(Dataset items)
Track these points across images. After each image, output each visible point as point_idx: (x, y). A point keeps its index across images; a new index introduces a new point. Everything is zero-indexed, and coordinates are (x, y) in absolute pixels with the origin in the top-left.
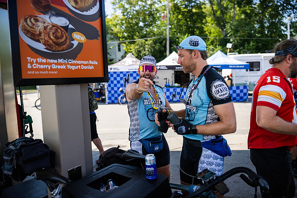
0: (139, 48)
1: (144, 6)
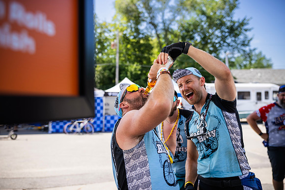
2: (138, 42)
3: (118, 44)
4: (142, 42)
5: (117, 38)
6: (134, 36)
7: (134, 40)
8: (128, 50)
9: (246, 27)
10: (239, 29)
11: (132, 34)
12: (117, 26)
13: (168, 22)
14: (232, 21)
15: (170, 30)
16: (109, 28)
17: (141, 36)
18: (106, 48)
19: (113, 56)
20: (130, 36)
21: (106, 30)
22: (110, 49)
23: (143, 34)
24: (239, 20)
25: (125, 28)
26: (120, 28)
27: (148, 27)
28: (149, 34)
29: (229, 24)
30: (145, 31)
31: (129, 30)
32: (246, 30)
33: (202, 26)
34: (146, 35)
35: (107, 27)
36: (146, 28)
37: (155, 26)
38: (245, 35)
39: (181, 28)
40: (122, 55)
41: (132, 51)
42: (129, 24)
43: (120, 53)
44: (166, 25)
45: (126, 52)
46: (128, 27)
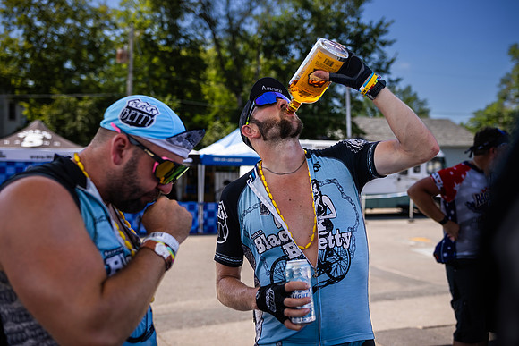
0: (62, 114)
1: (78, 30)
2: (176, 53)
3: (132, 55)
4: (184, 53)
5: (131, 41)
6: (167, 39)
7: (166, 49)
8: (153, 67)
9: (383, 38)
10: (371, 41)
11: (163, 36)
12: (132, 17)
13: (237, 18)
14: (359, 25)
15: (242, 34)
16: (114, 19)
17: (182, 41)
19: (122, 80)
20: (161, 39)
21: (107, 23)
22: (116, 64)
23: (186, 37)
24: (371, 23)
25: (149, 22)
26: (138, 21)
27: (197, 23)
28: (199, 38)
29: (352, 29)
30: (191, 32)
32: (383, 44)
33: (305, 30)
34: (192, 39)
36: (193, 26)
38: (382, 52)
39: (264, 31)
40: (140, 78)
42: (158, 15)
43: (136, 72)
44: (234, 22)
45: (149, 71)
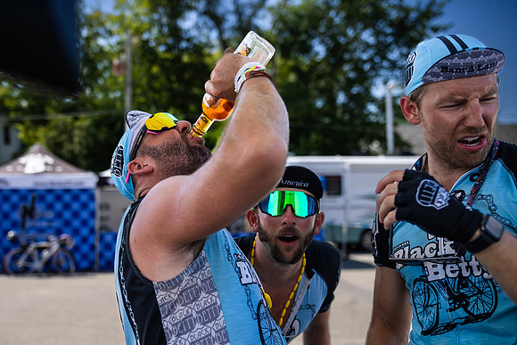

PROBLEM DESCRIPTION:
Pick out each line of the material above that contains the word "Everything", and copy those lines.

SOLUTION TO THIS EXERCISE:
Track these points across images. After each image, output each visible point as point_idx: (x, y). A point keeps its index across images; a new index introduces a new point. Everything is zero-indexed, and coordinates are (x, y) in absolute pixels with the origin in the top-left.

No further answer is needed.